[Start of Attachment]
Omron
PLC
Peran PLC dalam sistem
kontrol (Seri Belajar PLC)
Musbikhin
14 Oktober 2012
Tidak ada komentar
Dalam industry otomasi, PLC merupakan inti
[End of Attachment]
_Exercise prompt_. Every entry should be reproduced exactly, with no part omitted.

_Answer to the exercise_.
Omron
PLC
Peran PLC dalam sistem
kontrol (Seri Belajar PLC)
Musbikhin
14 Oktober 2012
Tidak ada komentar
Dalam industry otomasi, PLC merupakan inti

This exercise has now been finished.